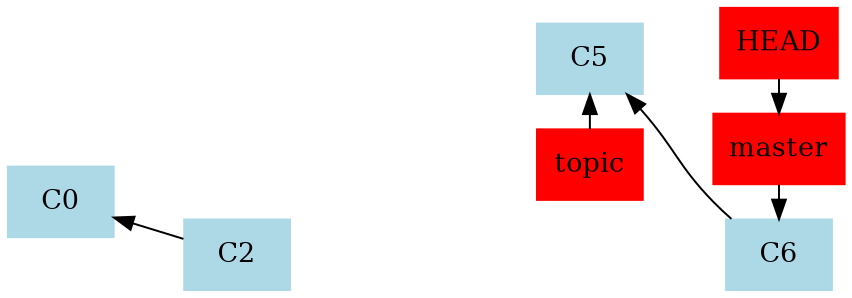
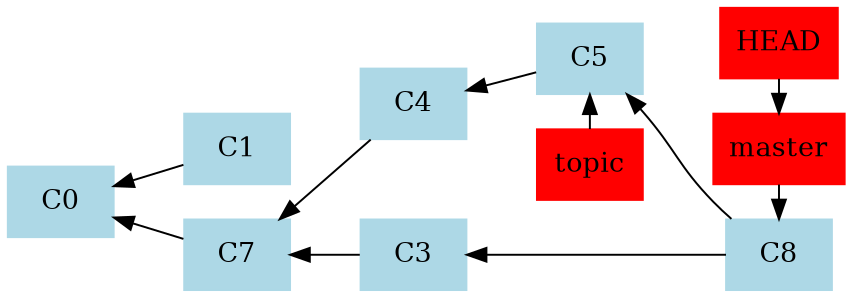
  digraph {
    rankdir=RL
    node [color=lightblue shape=box style=filled]
    C5
    topic [color=red]
-   C6
+   C6 [label=C8]
    HEAD [color=red]
    master [color=red]
+   C4
+   C3
+   C1
    C0
-   C2
+   C2 [label=C7]
    subgraph sub_1 {
      rank=same
      C5
      topic
    }
    subgraph sub_2 {
      rank=same
      C6
      HEAD
      master
    }
    C5 -> topic [dir=back]
+   C5 -> C4
    C6 -> C5
+   C6 -> C3 [weight=2]
    HEAD -> master
    master -> C6
+   C4 -> C2
+   C3 -> C2 [weight=2]
+   C1 -> C0
    C2 -> C0
  }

What you have to do. Swap every "master" in the records for "main" and write out the lines again with nothing else altered. Leave the pictures out of the answer.

Complete output.
  digraph {
    rankdir=RL
    node [color=lightblue shape=box style=filled]
    C5
    topic [color=red]
-   C6
+   C6 [label=C8]
    HEAD [color=red]
    main [color=red]
+   C4
+   C3
+   C1
    C0
-   C2
+   C2 [label=C7]
    subgraph sub_1 {
      rank=same
      C5
      topic
    }
    subgraph sub_2 {
      rank=same
      C6
      HEAD
      main
    }
    C5 -> topic [dir=back]
+   C5 -> C4
    C6 -> C5
+   C6 -> C3 [weight=2]
    HEAD -> main
    main -> C6
+   C4 -> C2
+   C3 -> C2 [weight=2]
+   C1 -> C0
    C2 -> C0
  }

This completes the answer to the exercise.